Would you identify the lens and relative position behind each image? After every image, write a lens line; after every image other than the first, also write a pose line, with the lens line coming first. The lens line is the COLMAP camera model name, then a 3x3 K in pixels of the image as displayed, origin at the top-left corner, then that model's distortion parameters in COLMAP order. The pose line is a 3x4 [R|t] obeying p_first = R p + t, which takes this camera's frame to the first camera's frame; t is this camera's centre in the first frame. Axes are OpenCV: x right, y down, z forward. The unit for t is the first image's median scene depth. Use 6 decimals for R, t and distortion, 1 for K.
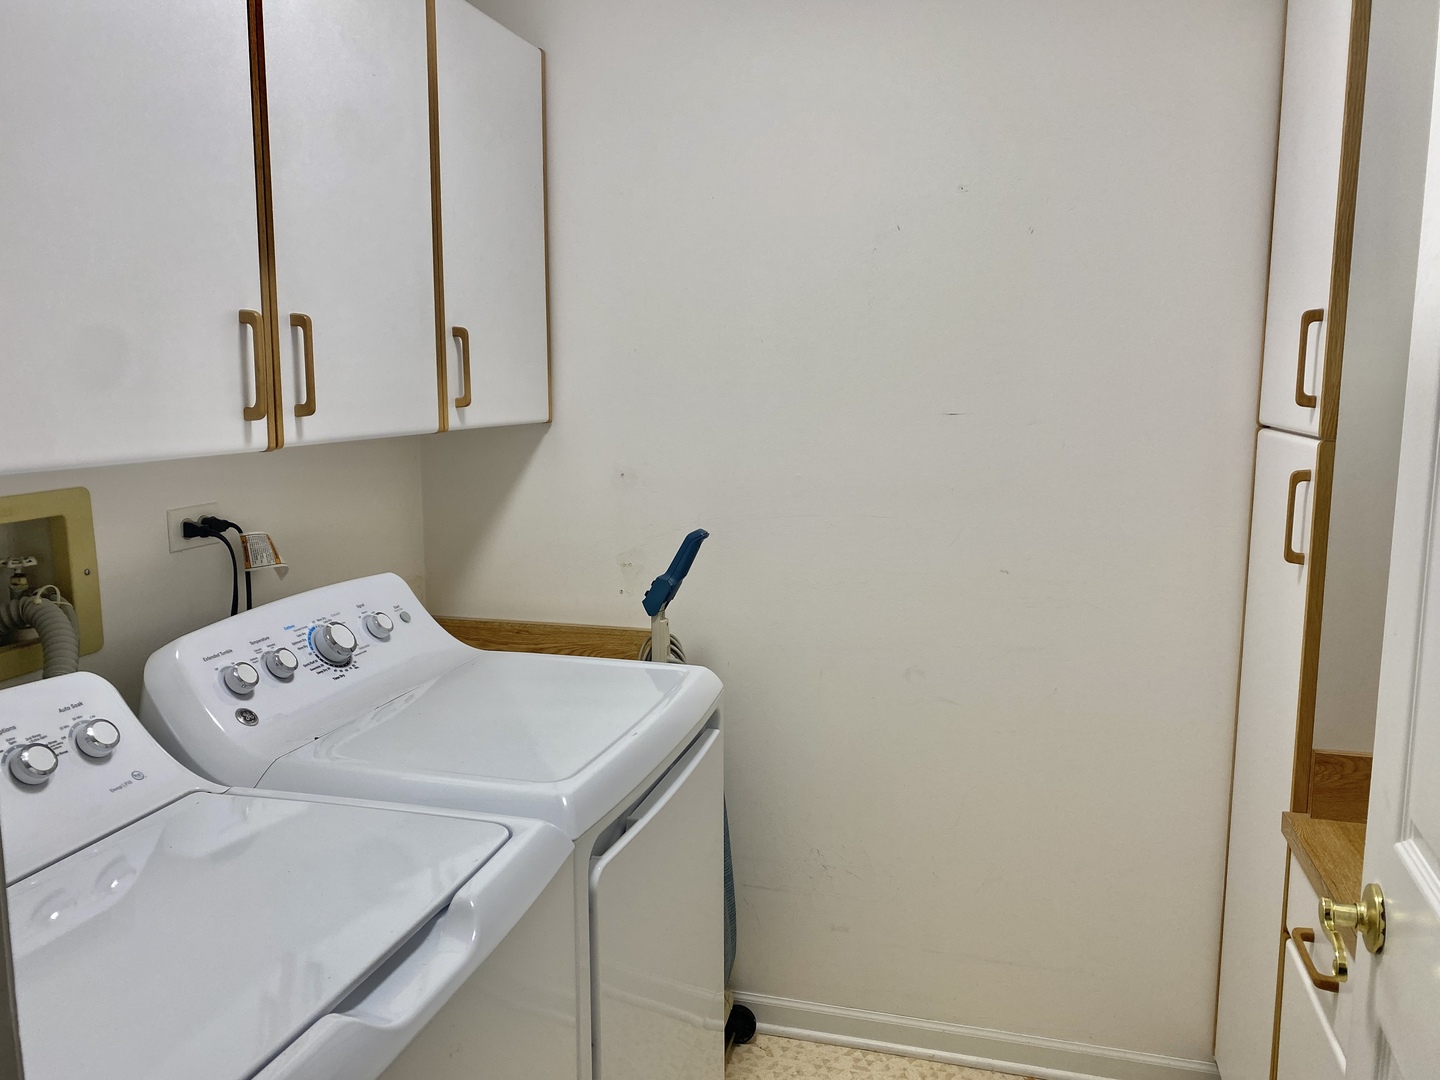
lens RADIAL K [[1094.8, 0, 728.3], [0, 1094.8, 542.1], [0, 0, 1]] dist [0.118696, -0.202204]
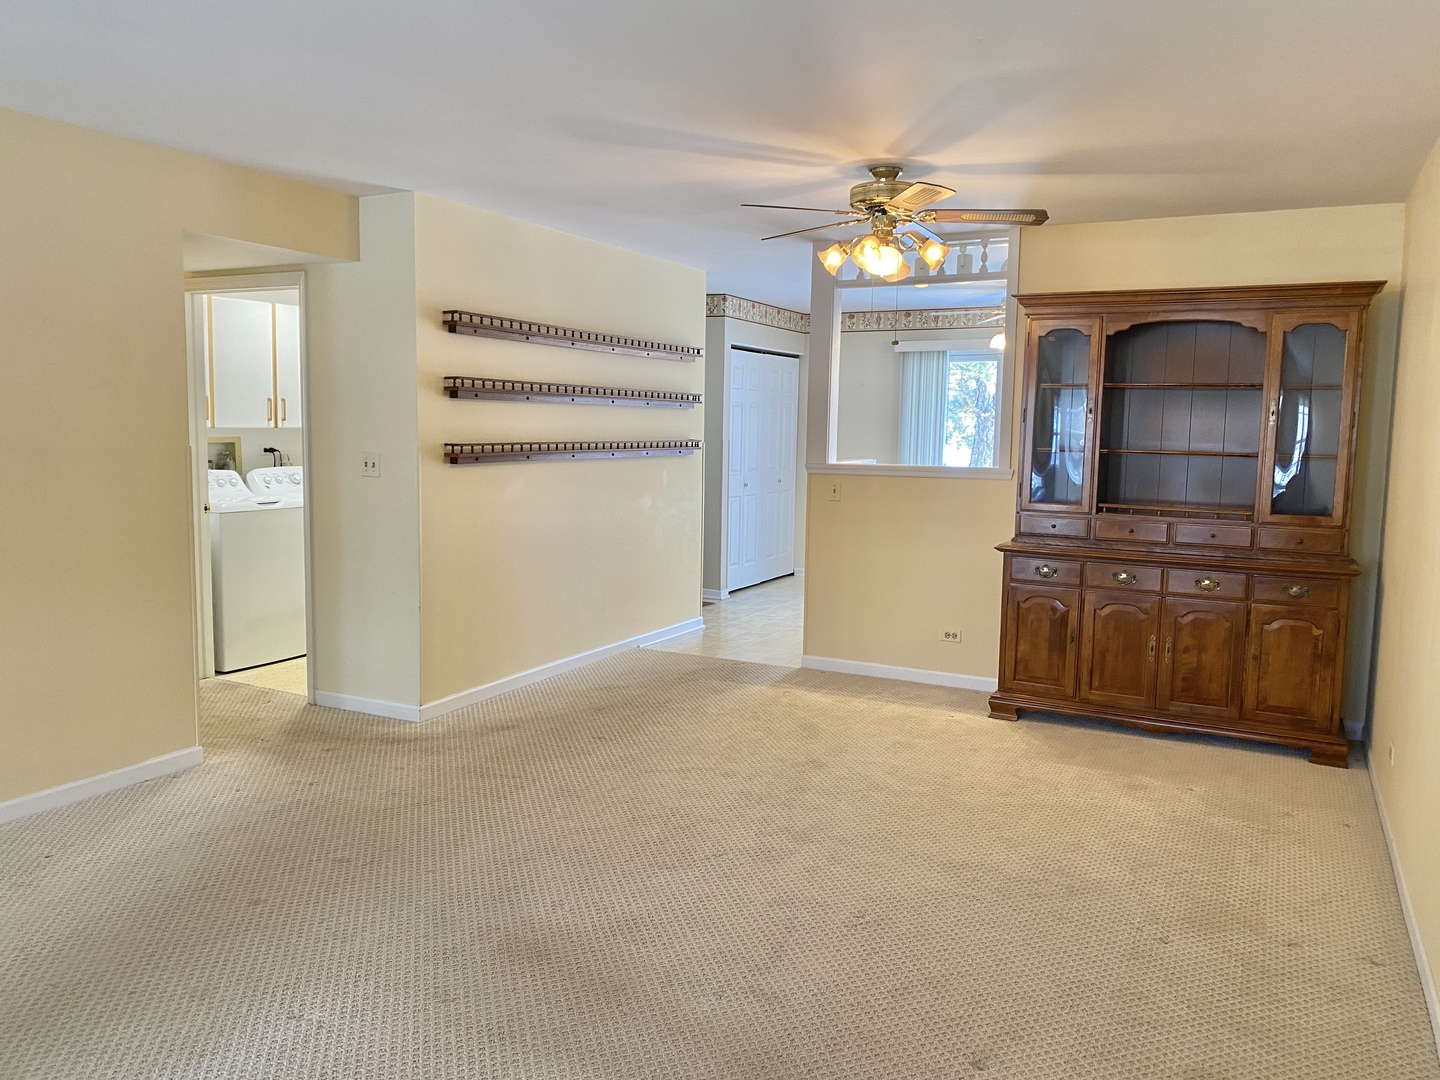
lens RADIAL K [[1105.4, 0, 711.9], [0, 1105.4, 533.4], [0, 0, 1]] dist [0.009569, -0.000101]
pose [[0.977285, 0.033688, -0.209234, 2.165468], [-0.045205, 0.997700, -0.050507, 0.467066], [0.207052, 0.058819, 0.976560, -2.855554]]
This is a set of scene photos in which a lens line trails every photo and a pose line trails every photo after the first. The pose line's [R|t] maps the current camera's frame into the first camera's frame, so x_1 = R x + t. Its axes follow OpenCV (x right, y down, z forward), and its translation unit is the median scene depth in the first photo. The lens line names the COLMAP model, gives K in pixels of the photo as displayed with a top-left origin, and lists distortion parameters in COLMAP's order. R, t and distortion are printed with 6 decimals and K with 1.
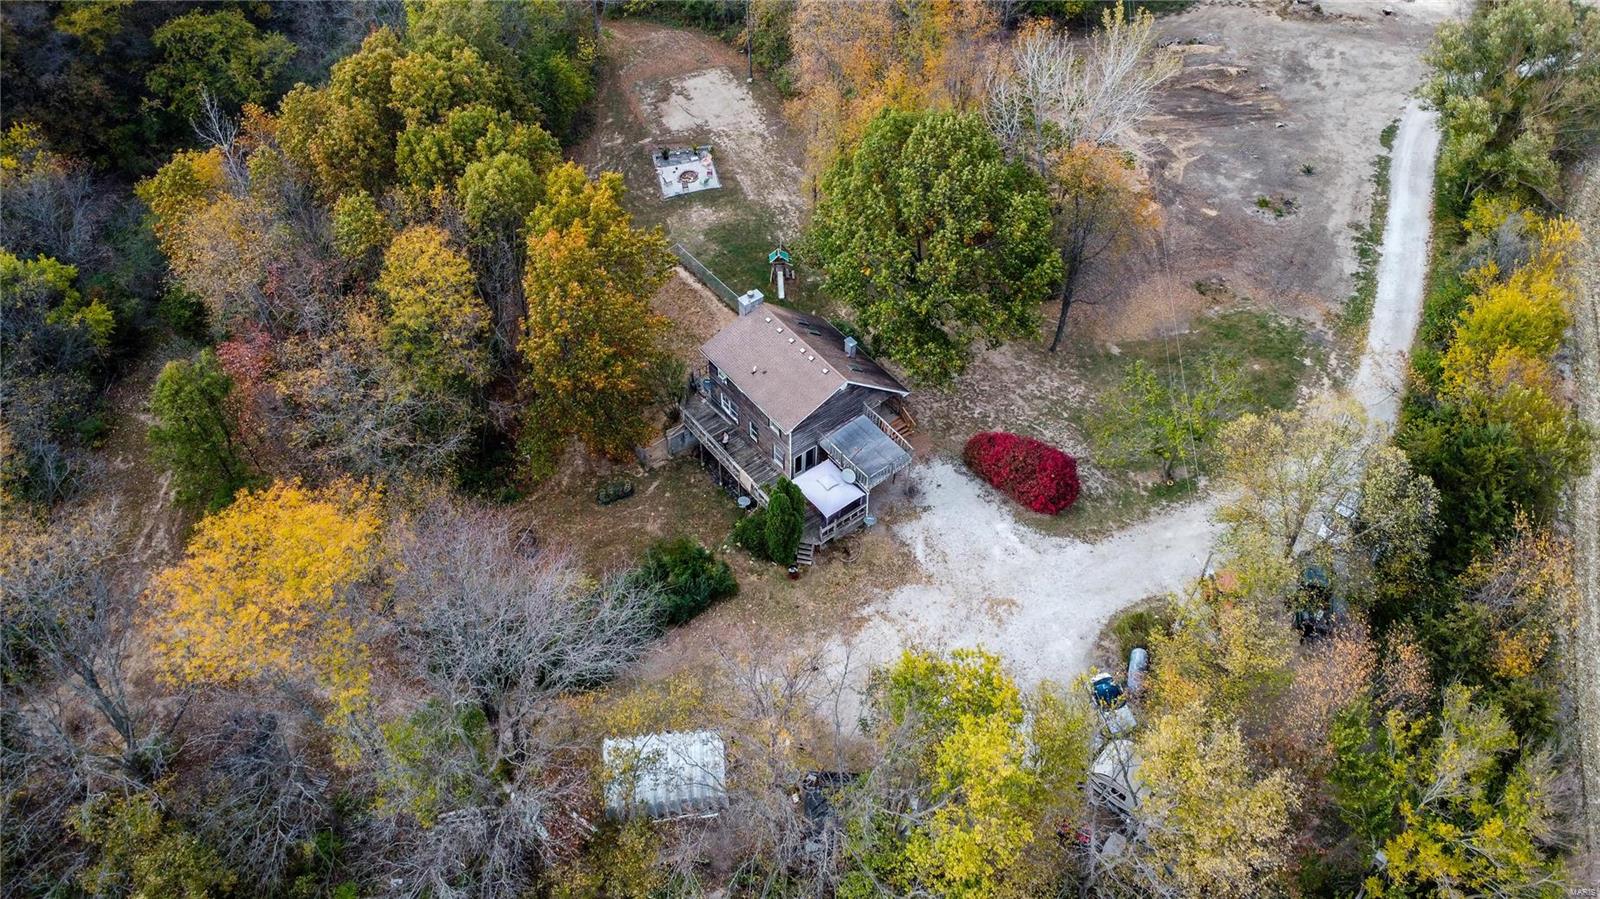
lens RADIAL K [[1156.9, 0, 797.8], [0, 1156.9, 376.0], [0, 0, 1]] dist [-0.014378, -0.003479]
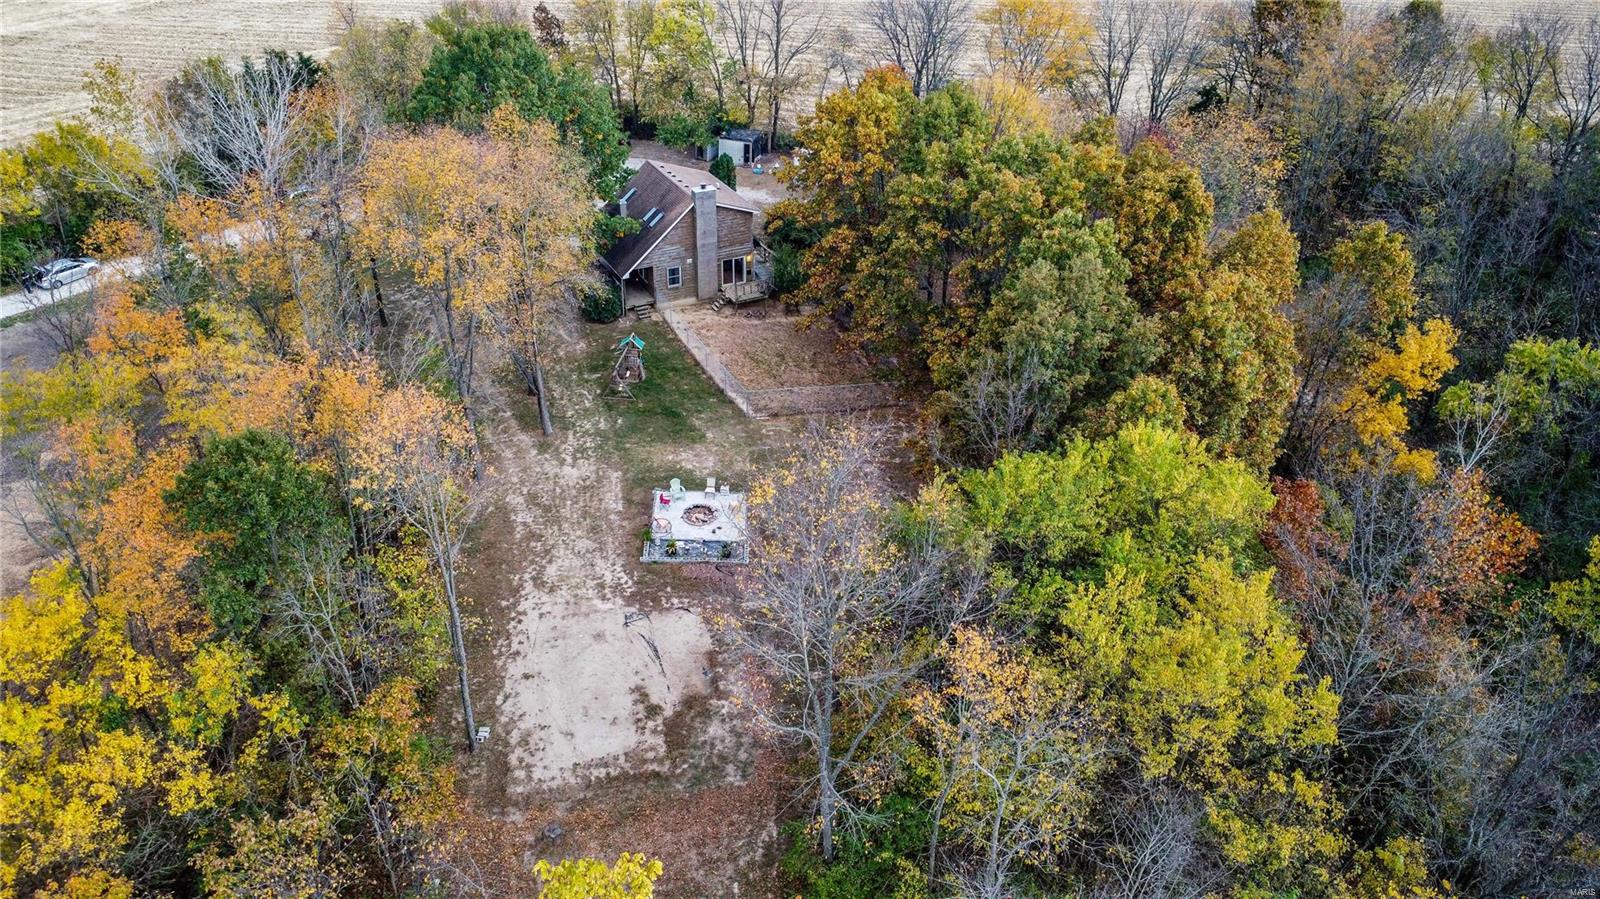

» Problem: Would you write out all of the records exactly, omitting the pictures?

» Completed task:
Would you identify the lens and relative position behind each image? After every image, write a lens line; after every image other than the first, also write a pose line, with the lens line coming first. The lens line is the COLMAP camera model name, then a 3x3 K in pixels of the image as displayed, origin at the top-left corner, then that model's distortion parameters in COLMAP order. The pose line is a 3x4 [R|t] obeying p_first = R p + t, which takes this camera's frame to the first camera's frame; t is this camera's centre in the first frame. Axes are OpenCV: x right, y down, z forward. The unit for t is the first image's median scene depth. Use 6 decimals for R, t and distortion, 1 for K.
lens RADIAL K [[1094.8, 0, 728.3], [0, 1094.8, 542.1], [0, 0, 1]] dist [0.118696, -0.202204]
lens RADIAL K [[1105.4, 0, 711.9], [0, 1105.4, 533.4], [0, 0, 1]] dist [0.009569, -0.000101]
pose [[0.977285, 0.033688, -0.209234, 2.165468], [-0.045205, 0.997700, -0.050507, 0.467066], [0.207052, 0.058819, 0.976560, -2.855554]]
This is a set of scene photos in which a lens line trails every photo and a pose line trails every photo after the first. The pose line's [R|t] maps the current camera's frame into the first camera's frame, so x_1 = R x + t. Its axes follow OpenCV (x right, y down, z forward), and its translation unit is the median scene depth in the first photo. The lens line names the COLMAP model, gives K in pixels of the photo as displayed with a top-left origin, and lists distortion parameters in COLMAP's order. R, t and distortion are printed with 6 decimals and K with 1.
lens RADIAL K [[1156.9, 0, 797.8], [0, 1156.9, 376.0], [0, 0, 1]] dist [-0.014378, -0.003479]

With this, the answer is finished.